● Problem to solve:
What lines below contain the word "site"? Please pull each one out.

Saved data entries
Segment Open

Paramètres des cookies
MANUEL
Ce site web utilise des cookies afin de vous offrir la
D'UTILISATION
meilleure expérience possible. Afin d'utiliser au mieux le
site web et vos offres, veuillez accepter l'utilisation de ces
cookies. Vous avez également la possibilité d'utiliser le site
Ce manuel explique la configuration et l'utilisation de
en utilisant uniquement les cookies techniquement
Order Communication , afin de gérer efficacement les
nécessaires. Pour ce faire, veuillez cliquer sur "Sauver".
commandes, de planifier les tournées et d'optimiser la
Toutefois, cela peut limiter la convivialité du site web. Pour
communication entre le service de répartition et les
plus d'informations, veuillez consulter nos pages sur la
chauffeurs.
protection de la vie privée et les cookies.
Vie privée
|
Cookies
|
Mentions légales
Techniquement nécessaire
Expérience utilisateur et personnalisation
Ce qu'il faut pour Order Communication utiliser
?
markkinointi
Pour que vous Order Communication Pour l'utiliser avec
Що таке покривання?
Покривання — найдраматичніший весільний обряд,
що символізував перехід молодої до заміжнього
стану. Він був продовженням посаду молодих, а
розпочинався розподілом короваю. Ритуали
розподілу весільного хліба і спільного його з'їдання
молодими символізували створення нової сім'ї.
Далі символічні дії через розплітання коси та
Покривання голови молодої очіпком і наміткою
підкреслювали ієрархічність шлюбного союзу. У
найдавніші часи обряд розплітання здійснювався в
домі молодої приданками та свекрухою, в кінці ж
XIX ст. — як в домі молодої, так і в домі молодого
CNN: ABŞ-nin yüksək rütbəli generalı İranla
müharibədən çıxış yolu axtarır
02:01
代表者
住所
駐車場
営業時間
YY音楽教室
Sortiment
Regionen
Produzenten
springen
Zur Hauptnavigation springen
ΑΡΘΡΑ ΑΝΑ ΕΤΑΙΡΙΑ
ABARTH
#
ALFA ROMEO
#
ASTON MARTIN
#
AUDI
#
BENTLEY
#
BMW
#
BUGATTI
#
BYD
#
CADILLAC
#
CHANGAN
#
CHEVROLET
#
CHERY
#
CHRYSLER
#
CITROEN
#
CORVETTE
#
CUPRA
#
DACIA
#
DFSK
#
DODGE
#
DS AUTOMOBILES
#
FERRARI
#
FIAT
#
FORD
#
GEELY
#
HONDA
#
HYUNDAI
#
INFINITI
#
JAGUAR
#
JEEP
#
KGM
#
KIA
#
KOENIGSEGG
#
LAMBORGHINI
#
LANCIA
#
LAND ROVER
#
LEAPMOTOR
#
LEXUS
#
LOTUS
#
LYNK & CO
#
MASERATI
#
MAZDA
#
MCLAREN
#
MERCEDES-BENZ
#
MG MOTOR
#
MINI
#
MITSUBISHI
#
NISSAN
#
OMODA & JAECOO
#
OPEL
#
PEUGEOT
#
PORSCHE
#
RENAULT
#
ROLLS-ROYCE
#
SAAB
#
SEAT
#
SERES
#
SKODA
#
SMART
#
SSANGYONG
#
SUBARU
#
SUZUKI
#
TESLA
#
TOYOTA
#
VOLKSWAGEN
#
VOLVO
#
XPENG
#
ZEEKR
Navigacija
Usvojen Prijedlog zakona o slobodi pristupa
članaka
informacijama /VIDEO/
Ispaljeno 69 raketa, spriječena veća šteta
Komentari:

Segment Closed

● Answer to the exercise:
Ce site web utilise des cookies afin de vous offrir la
site web et vos offres, veuillez accepter l'utilisation de ces
cookies. Vous avez également la possibilité d'utiliser le site
Toutefois, cela peut limiter la convivialité du site web. Pour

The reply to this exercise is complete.